───── Texte à lire

Si M comme Mutuelle annonce 250 000 personnes protégées, ce qui la situe parmi les principaux acteurs de la grande Région, les deux absorbées sont de taille nettement plus modeste. Léa affiche 10 230 personnes protégées au 1er mai 2015, dont 2 409 en direct et 7 821 comme délégataire gestionnaire d’un contrat UCANSS (Union des caisses nationales de sécurité sociale) pour 6 375 chefs de famille. Opale concerne 8 665 personnes protégées pour 5 754 chefs de famille, dont 72% en individuel et 25% en collectif. La première affiche 4 salariés, 8 M€ de cotisations encaissées, 2,3 M€ de fonds propres et 287% de taux de marge et la seconde, 8 collaborateurs, 6,1 M€ de cotisations encaissées, 2,6 M€ de réserves et 202% de marge de solvabilité.

──────────

Marche à suivre ▸ Recopiez mot pour mot, s'il vous plaît, le passage du texte sur les mutuelles qui va de « Si M comme Mutuelle » jusqu'à « marge de solvabilité. » inclus.

───── Données sources

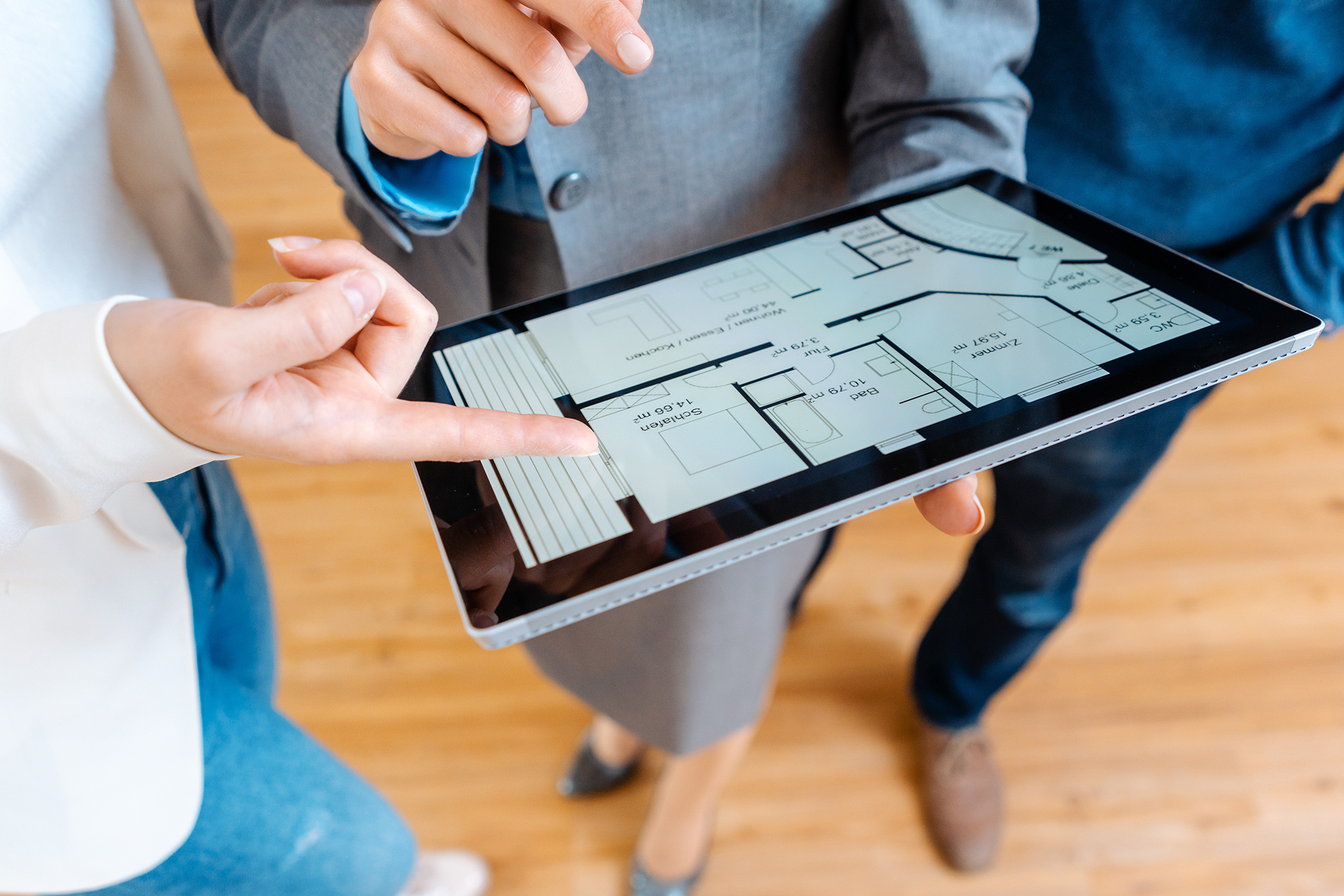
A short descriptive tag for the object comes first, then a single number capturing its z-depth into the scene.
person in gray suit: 0.43
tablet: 0.37
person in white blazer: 0.32
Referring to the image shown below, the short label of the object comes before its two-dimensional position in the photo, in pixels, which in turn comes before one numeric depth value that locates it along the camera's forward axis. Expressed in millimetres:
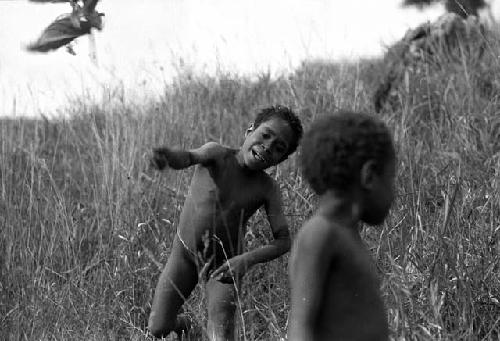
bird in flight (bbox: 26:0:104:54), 6051
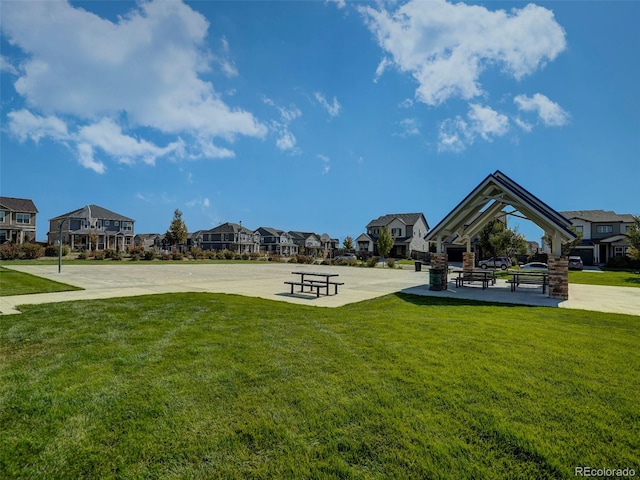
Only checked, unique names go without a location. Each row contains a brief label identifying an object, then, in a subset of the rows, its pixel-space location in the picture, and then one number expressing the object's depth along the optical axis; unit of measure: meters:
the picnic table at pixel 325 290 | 13.47
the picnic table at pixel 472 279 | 16.54
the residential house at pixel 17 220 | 55.12
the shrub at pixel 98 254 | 42.25
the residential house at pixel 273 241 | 96.31
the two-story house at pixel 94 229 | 64.88
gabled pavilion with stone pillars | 13.77
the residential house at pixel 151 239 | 103.01
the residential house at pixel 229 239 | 86.28
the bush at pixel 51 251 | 42.75
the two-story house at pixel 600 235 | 45.75
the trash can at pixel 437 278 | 15.81
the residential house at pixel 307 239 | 102.31
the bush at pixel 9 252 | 37.06
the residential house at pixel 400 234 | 64.06
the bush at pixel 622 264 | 38.66
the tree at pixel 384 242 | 52.38
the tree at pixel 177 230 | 65.12
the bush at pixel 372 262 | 41.06
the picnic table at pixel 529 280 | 15.17
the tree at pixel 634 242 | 28.75
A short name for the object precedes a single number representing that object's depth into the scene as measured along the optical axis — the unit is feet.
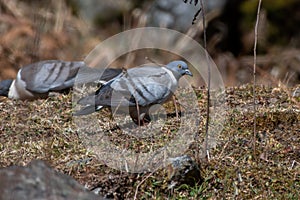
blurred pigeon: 52.85
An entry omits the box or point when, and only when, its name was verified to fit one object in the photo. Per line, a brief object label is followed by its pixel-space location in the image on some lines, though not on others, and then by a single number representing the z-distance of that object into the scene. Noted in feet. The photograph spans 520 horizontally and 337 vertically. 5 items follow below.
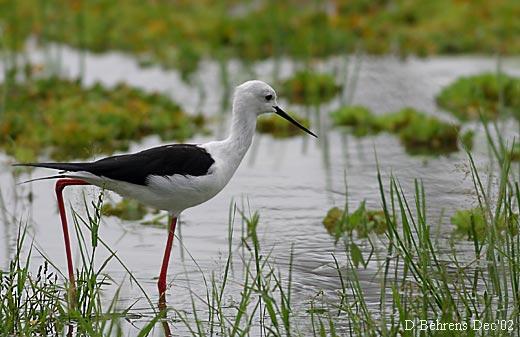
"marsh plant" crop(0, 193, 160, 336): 29.84
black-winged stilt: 37.42
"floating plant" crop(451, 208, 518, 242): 43.75
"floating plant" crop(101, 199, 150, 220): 49.37
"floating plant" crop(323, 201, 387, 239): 44.55
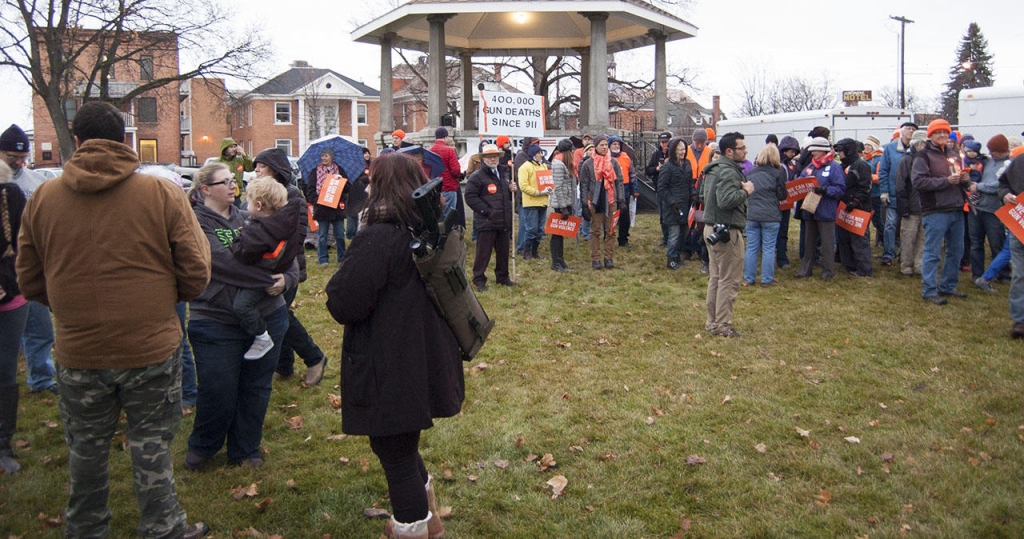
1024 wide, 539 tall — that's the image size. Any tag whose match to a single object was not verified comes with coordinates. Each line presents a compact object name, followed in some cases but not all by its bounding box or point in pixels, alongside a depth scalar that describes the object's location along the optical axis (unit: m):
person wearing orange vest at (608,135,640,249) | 13.37
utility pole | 46.00
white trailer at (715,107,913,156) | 20.88
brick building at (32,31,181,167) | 60.12
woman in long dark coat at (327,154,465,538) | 3.44
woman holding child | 4.63
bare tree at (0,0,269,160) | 30.14
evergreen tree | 54.38
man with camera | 7.91
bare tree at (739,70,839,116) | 54.56
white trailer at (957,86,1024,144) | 16.92
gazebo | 18.66
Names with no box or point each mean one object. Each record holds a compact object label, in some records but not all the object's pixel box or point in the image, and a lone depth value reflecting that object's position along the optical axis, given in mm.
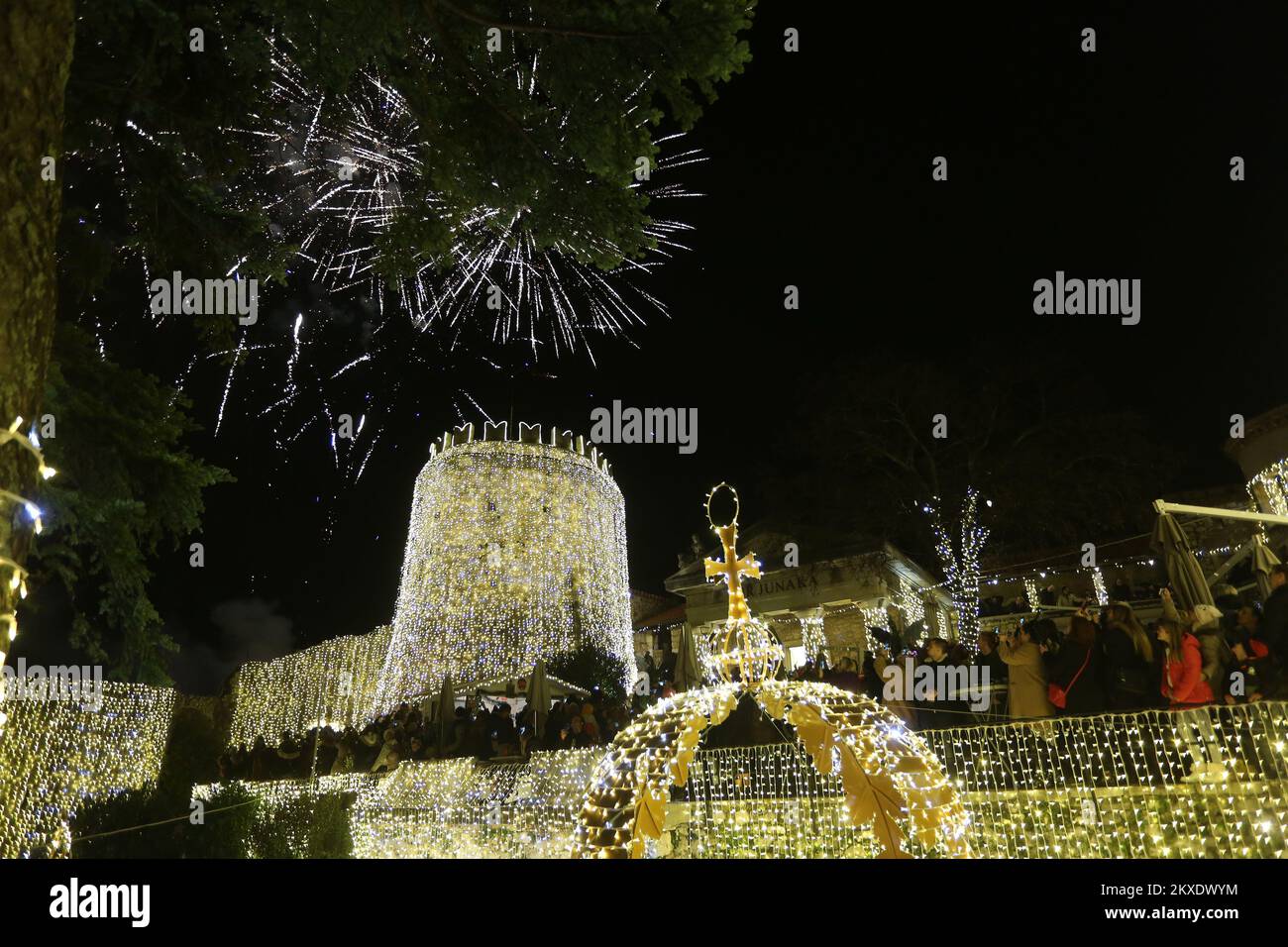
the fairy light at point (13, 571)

──────────

Exercice terminé ▸
Si M comme Mutuelle annonce 250 000 personnes protégées, ce qui la situe parmi les principaux acteurs de la grande Région, les deux absorbées sont de taille nettement plus modeste. Léa affiche 10 230 personnes protégées au 1er mai 2015, dont 2 409 en direct et 7 821 comme délégataire gestionnaire d’un contrat UCANSS (Union des caisses nationales de sécurité sociale) pour 6 375 chefs de famille. Opale concerne 8 665 personnes protégées pour 5 754 chefs de famille, dont 72% en individuel et 25% en collectif. La première affiche 4 salariés, 8 M€ de cotisations encaissées, 2,3 M€ de fonds propres et 287% de taux de marge et la seconde, 8 collaborateurs, 6,1 M€ de cotisations encaissées, 2,6 M€ de réserves et 202% de marge de solvabilité.